The comment was tongue-in-cheek, but pointed to the rapid evolution of what is considered taboo in Thailand. It also acknowledged that making such a public declaration about the outsized role of the monarchy can very well wind up in prison time, even as this kind of speech is now on full display in the youth protests.
When Panusaya took the stage to talk about the 10-point reform, Twitter was flooded with messages about the mobilisation of public buses by police blocking the demonstration area. Some tweeted references to the Thammasat Massacre in which students were shot before getting dragged into public buses. Perhaps the protests were going too far, the Twitter crowds wondered. It couldn’t end well – political street demonstrations throughout Thai history have often ended in violent clashes after all. But the surprises didn’t end there.

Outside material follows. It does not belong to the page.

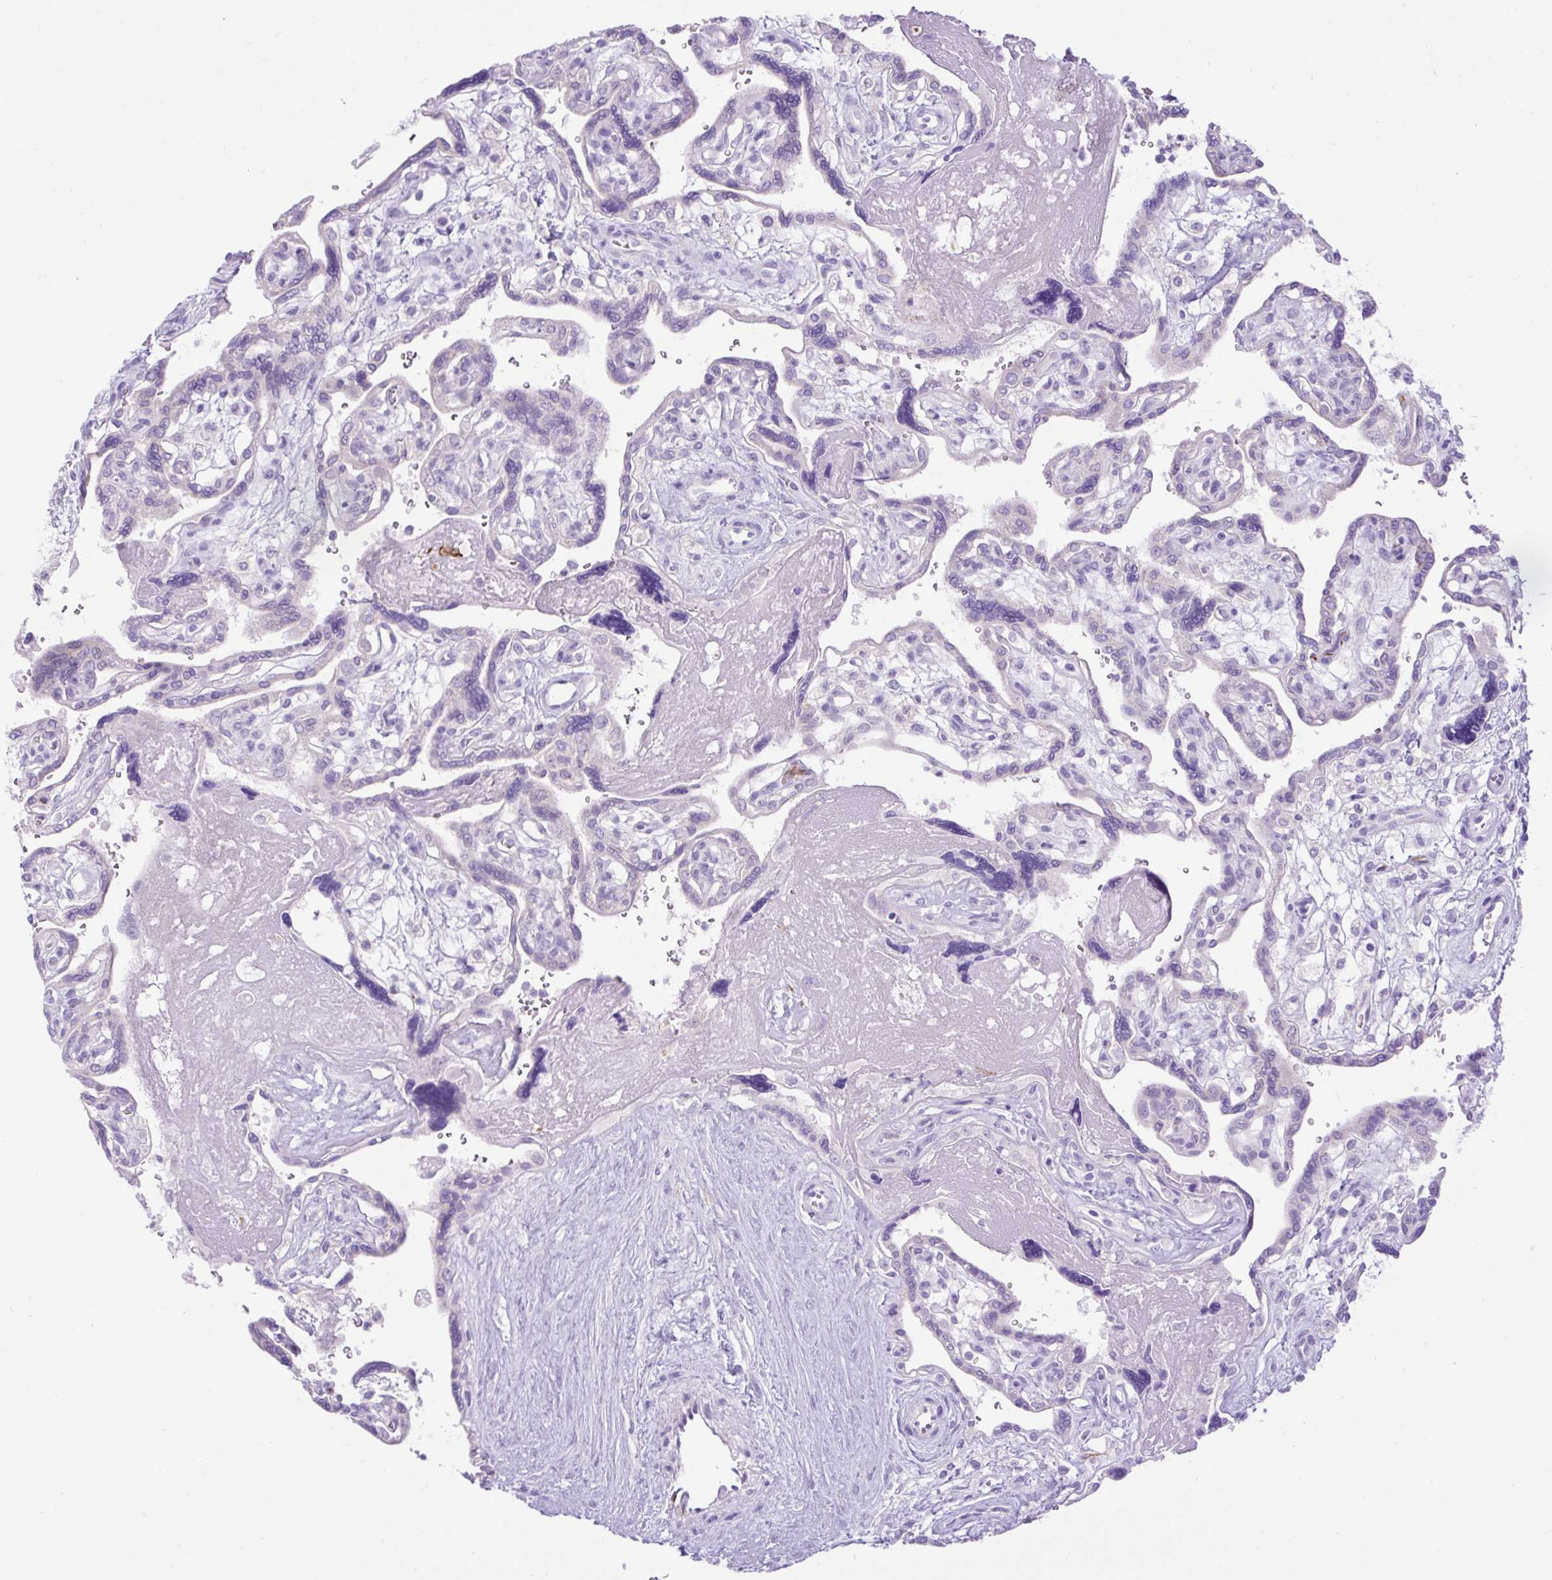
{"staining": {"intensity": "negative", "quantity": "none", "location": "none"}, "tissue": "placenta", "cell_type": "Decidual cells", "image_type": "normal", "snomed": [{"axis": "morphology", "description": "Normal tissue, NOS"}, {"axis": "topography", "description": "Placenta"}], "caption": "This is an IHC histopathology image of benign human placenta. There is no positivity in decidual cells.", "gene": "SPTBN5", "patient": {"sex": "female", "age": 39}}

The plaque was installed at 7am on Sunday with a satirical prayer ceremony, a small but symbolic move. Then demonstrators sang the national anthem at the usual 8am while holding the three-finger protest salute sign, now impossible to miss at Thai political demonstrations. The protest leaders got on the truck, ready to head to the Privy Council’s office – a change in plans from the earlier announcement of targeting the Government House building.
Their path was blocked by lines of police, plastic and concrete barricades, public buses, and even barbed wire at the final destination. The journey seemed to be heading for a stifled anti-climax.
Instead of continuing on, Panusaya left the truck, walked through the crowd of reporters and protestors, and met with the police chief on foot. As members of the media looked on, the two parties announced the message would be passed along to officials. Panusaya said they looked forward to a response, and announced that the rally had ended. It was 9am.
The protest charted its own course, departing from the plan that leaders had spelled out beforehand. The unexpected nature of the events themselves, in conjunction with the increasingly frank and normalised tone of the criticism lodged against the monarchy, made the protest stand out in a summer of already bold and heightened political activity.
For an event of its size, the weekend action was also set apart for the total absence of any violent clashes that would give opportunities for the police or military to intervene.
The protest once again raised the ceiling and showed how the ongoing movement could play out with this new generation of plugged-in Thais – dynamic, crowd-sourced and irreverent of the taboos that bound generations before them.
By this morning, the new plaque had met the same fate as its predecessor, already having been stolen or removed by officials, with only pot-marked, barely-dried concrete left behind where it had been violently gouged out.
The now-cliche description of us living in unprecedented times, the world’s catchphrase of 2020, would once again seem to be an accurate description for this current moment in Thailand.